Exercise instructions:
From the line with "left shoulder: (809, 791)" to the line with "right elbow: (281, 363)", output every line below exactly, both ends included. Skip the pictures.

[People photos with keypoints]

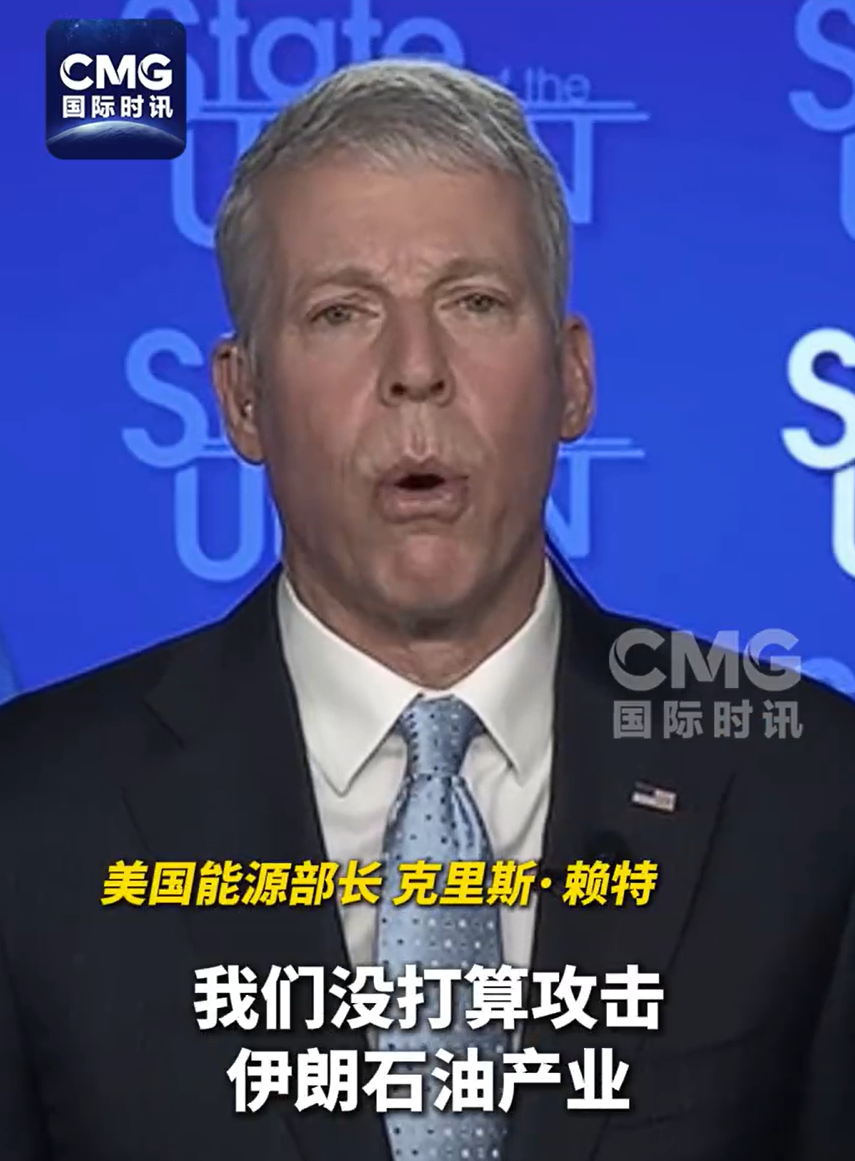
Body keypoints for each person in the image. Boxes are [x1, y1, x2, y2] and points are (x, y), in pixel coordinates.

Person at [0, 59, 853, 1161]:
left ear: (573, 377)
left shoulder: (809, 791)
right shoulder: (34, 813)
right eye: (341, 312)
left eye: (475, 303)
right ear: (242, 400)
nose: (416, 369)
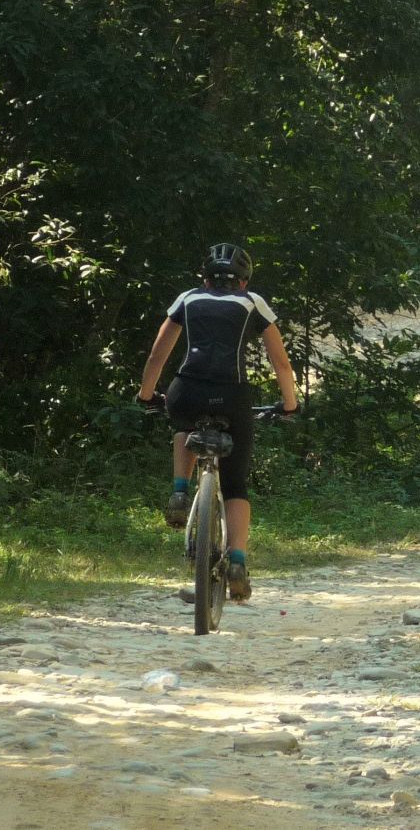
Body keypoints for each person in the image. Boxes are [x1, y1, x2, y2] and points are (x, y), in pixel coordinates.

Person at [137, 242, 299, 602]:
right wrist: (290, 405)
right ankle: (237, 563)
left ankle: (180, 490)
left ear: (205, 279)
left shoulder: (187, 299)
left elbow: (157, 355)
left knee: (182, 422)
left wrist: (146, 395)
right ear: (243, 282)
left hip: (188, 390)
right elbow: (281, 363)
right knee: (236, 483)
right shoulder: (252, 302)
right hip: (233, 395)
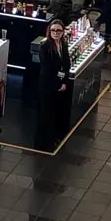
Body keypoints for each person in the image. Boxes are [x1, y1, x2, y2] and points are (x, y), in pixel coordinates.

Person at [35, 20, 71, 151]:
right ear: (49, 32)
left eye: (59, 31)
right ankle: (43, 141)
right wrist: (57, 84)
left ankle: (53, 137)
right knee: (46, 113)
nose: (56, 33)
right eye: (53, 30)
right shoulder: (45, 46)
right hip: (48, 85)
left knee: (55, 112)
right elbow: (47, 69)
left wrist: (64, 81)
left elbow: (66, 63)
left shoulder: (63, 44)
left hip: (60, 83)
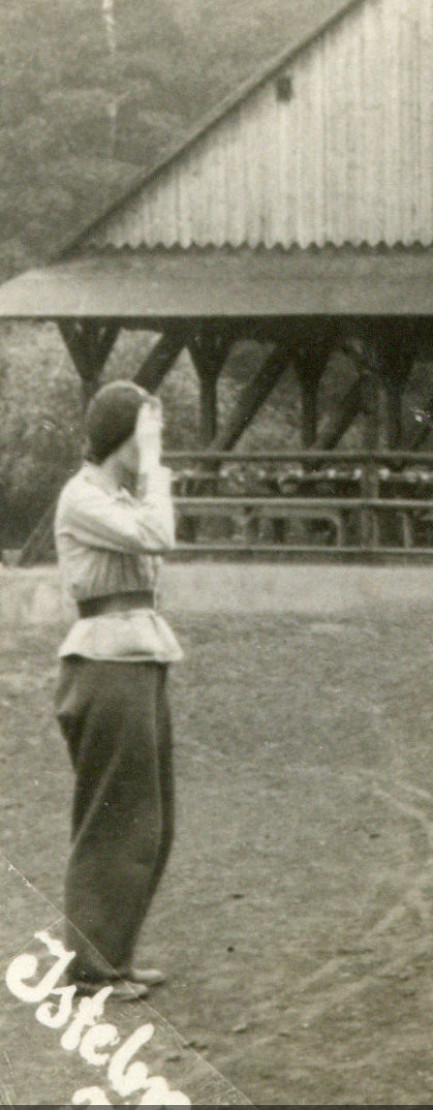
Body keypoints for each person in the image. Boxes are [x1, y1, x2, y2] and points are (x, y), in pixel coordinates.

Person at [52, 381, 181, 1001]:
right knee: (116, 819)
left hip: (138, 658)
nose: (154, 444)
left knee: (151, 819)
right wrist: (156, 471)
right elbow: (159, 536)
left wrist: (148, 473)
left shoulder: (120, 497)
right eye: (146, 430)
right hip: (104, 665)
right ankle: (90, 969)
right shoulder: (83, 498)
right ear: (118, 435)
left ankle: (113, 958)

Answer to this exercise:
left shoulder: (809, 791)
right shoulder: (34, 813)
right eye: (341, 312)
left eye: (475, 303)
right ear: (242, 400)
nose: (416, 369)
Body keypoints for each person in the image. Boxes are [x1, y1, x2, y2] and points are (x, y), in pixel coordinates.

Person at [137, 242, 299, 602]:
right wrist: (290, 405)
right ankle: (237, 563)
left ankle: (180, 490)
left ear: (205, 279)
left shoulder: (187, 299)
left elbow: (157, 355)
left knee: (182, 422)
left wrist: (146, 395)
right ear: (243, 282)
left hip: (188, 390)
right elbow: (281, 363)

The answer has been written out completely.